§ What you will do
Find how many lines in the data below mention "pinky". Give the number only.

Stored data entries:
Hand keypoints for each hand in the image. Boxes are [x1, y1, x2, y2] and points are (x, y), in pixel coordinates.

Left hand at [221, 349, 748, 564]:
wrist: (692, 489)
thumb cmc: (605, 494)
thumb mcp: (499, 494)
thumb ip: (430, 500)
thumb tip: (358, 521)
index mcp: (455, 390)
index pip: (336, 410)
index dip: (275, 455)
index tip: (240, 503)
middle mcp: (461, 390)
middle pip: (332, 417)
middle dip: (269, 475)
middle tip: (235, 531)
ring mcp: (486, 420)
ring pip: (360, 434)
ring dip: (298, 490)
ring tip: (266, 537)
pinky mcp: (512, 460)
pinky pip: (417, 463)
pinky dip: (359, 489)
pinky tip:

§ Response area
4